### Source data
+++

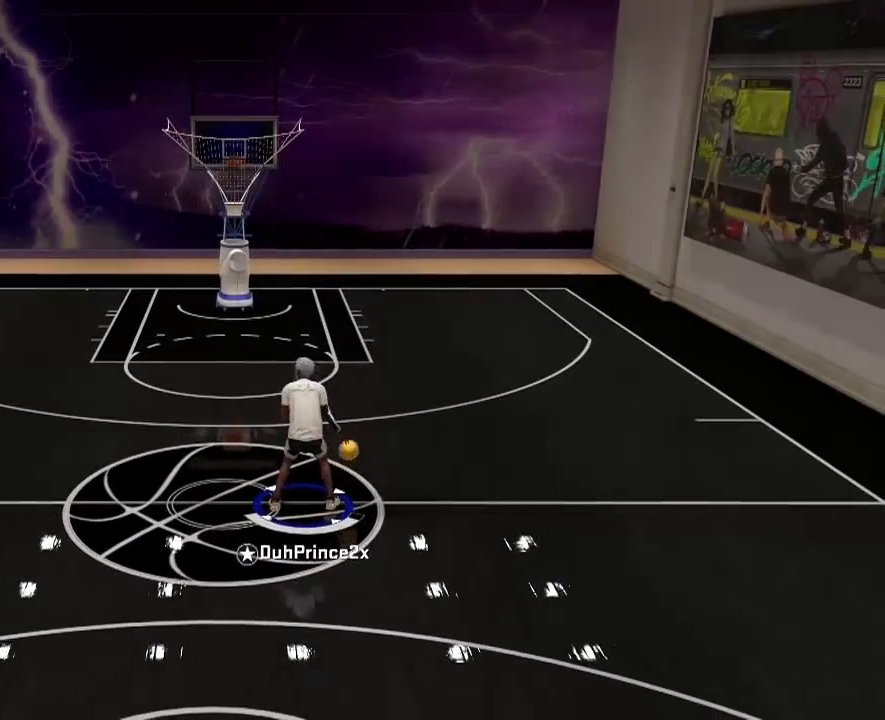
{"buttons": ["R2"], "left_stick": "up-left", "right_stick": "center", "events": [[100, "R2", "down"], [133, "left_stick", "up-left"]]}
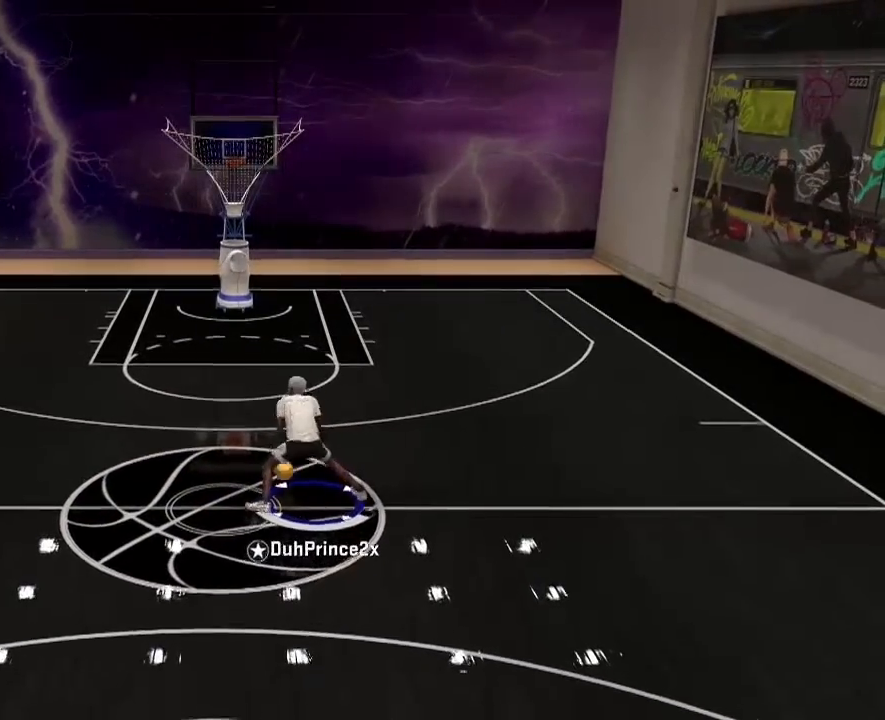
{"buttons": [], "left_stick": "right", "right_stick": "center", "events": [[33, "R2", "up"], [33, "SQUARE", "down"], [33, "left_stick", "right"], [100, "SQUARE", "up"]]}
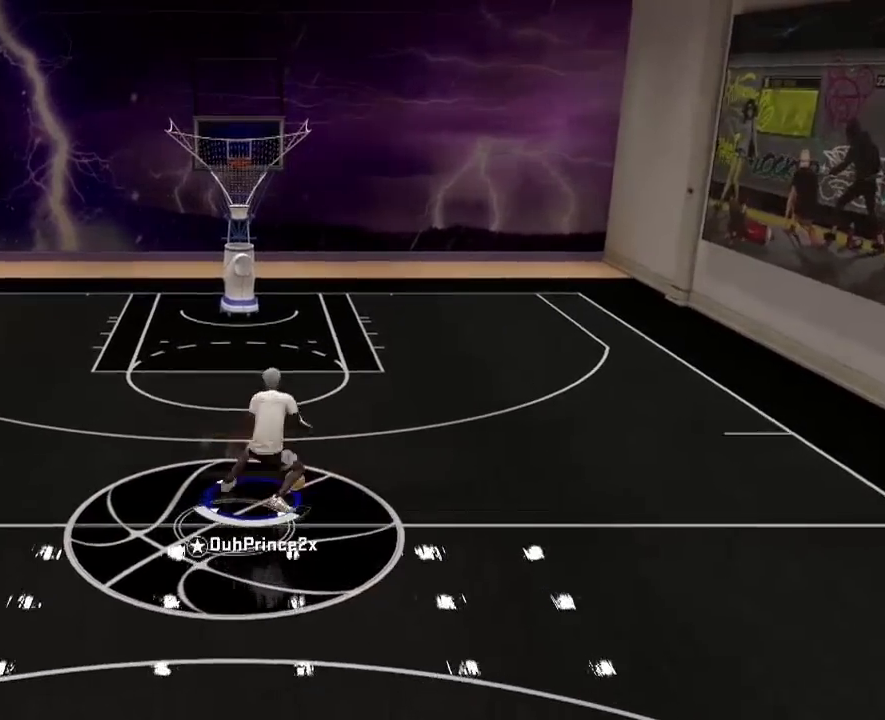
{"buttons": [], "left_stick": "center", "right_stick": "center", "events": [[167, "left_stick", "center"]]}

+++

### Exercise brief
Please retype all of the material exactly, skipping whatever images it holds.

### Answer
{"buttons": ["R2"], "left_stick": "up-left", "right_stick": "center", "events": [[100, "R2", "down"], [133, "left_stick", "up-left"]]}
{"buttons": [], "left_stick": "right", "right_stick": "center", "events": [[33, "R2", "up"], [33, "SQUARE", "down"], [33, "left_stick", "right"], [100, "SQUARE", "up"]]}
{"buttons": [], "left_stick": "center", "right_stick": "center", "events": [[167, "left_stick", "center"]]}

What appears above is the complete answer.